> _Directions_:
In the essay on the backlash against anti-racism, find every book title that appears and list them all.

> _Text block_:
* * * * * * *
Chine McDonald charts a backlash against the anti-racism cause

Alamy

A Black Lives Matter protest takes place in Leeds, in June 2020

IT REALLY did feel like a reckoning with a centuries-long story of racial injustices. In the summer of 2020, after the murder of George Floyd by a police officer, Derek Chauvin, in Minneapolis, protests took place. White clergy were among those at the forefront of marches, waving Black Lives Matter banners (News, 5 June 2020).

Started in 2013 by three black women — Alicia Garza, Patrisse Cullors, and Opal Tometi — after the acquittal of George Zimmerman over the death of Trayvon Martin, Black Lives Matter became more than the political movement, and transformed into a rallying cry: a shorthand for an insistence on confronting and making amends for the racism of not just the past, but also the present.

This was the summer I wrote my book God Is Not a White Man: And other revelations (Books, 11 June 2021). Research-wise, it had been the best time in decades to have been writing such a book, as it felt as though the Western world was ready to topple the idols of white supremacy.

Over those months, I devoured other theological explorations of racism, such as James Cone’s The Cross and the Lynching Tree, M. Shawn Copeland’s Enfleshing Freedom, and Anthony Reddie’s Is God Colour-Blind? I spoke on panels, wrote articles, and gave keynote talks in front of predominantly white audiences, while the few black people in attendance nodded along as I told the stories of racism and othering, which felt like their stories, too.

It appeared to be a kairos moment of outpouring of personal pains and repentance about what had been. For a period, there seemed to be a significant amount of momentum. Aside from the virtue-signalling statements and “black squares” that companies and organisations posted on social media to signal their commitment to opposing racism, real and tangible steps were being taken. Key appointments of senior black figures across public life signalled real intent towards real and lasting change.

It was in the months following that the Archbishops’ Commission for Racial Justice was formed, aimed at setting out an agenda for change which would understand and address why disparities existed, with the hopes of creating a Church reflecting the diversity of God, in which all people could flourish.

Many of us thought that maybe, just maybe, black lives did matter, after all.

BUT that was then. This is now, and even the most cynical among us could not have predicted how far backwards we have ended up, at least when one observes the tone of public conversations on race, immigration, and diversity.

The thing about racism is that it continues to find new ways to reinvent itself, employing coded language to put forward anti-Black ideas, while attempting to make such racism palatable to contemporary sensibilities. In the United States, variations on the N-word used to be acceptable ways to talk about people of colour, while now they speak of “African Americans”.
* * * * * * *
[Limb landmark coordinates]
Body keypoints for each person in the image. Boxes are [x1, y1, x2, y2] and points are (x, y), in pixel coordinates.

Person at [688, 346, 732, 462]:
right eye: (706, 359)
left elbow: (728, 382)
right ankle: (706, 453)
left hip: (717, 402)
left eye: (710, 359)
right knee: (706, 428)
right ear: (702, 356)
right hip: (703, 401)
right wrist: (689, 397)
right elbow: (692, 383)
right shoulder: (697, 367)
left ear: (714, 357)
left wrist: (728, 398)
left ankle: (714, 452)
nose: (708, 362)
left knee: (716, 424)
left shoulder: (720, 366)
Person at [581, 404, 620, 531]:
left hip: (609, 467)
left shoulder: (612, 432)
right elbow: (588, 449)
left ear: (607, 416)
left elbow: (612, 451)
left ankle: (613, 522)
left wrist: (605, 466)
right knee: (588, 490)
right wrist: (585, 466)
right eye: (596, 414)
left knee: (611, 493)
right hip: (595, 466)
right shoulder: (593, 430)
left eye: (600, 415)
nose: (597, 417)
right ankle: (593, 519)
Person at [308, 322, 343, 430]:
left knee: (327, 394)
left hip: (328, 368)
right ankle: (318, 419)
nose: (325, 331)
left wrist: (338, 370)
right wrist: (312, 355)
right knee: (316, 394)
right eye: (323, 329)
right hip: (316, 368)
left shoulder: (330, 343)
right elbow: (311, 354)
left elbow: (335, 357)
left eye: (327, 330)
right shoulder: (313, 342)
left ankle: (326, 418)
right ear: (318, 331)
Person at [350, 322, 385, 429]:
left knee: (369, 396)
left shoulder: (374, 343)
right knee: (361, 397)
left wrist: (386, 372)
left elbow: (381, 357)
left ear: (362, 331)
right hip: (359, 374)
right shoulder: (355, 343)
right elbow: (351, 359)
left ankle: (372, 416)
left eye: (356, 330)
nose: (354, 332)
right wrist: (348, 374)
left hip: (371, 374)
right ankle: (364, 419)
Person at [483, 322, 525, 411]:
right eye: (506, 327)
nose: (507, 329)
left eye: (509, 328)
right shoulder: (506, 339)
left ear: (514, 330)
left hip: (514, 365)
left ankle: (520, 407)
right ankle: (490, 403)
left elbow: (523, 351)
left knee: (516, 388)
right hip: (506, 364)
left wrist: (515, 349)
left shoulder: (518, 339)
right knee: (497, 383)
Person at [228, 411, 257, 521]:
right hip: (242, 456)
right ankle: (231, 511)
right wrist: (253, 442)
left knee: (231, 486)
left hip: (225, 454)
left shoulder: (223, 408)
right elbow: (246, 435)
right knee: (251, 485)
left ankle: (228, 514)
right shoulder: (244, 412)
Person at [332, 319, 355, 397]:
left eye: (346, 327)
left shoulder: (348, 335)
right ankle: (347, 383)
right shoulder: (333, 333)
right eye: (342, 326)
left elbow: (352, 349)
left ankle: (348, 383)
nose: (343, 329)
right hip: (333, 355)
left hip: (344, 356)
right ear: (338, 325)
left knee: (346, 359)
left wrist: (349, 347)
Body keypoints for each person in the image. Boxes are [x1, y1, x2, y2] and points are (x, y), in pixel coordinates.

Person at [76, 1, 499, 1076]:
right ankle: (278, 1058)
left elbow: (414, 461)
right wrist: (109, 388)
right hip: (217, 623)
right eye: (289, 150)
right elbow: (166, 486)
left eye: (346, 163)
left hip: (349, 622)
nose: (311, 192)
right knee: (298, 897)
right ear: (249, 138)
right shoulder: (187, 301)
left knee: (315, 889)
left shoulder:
* * * * * * *
> _Result_:
- God Is Not a White Man: And other revelations
- The Cross and the Lynching Tree
- Enfleshing Freedom
- Is God Colour-Blind?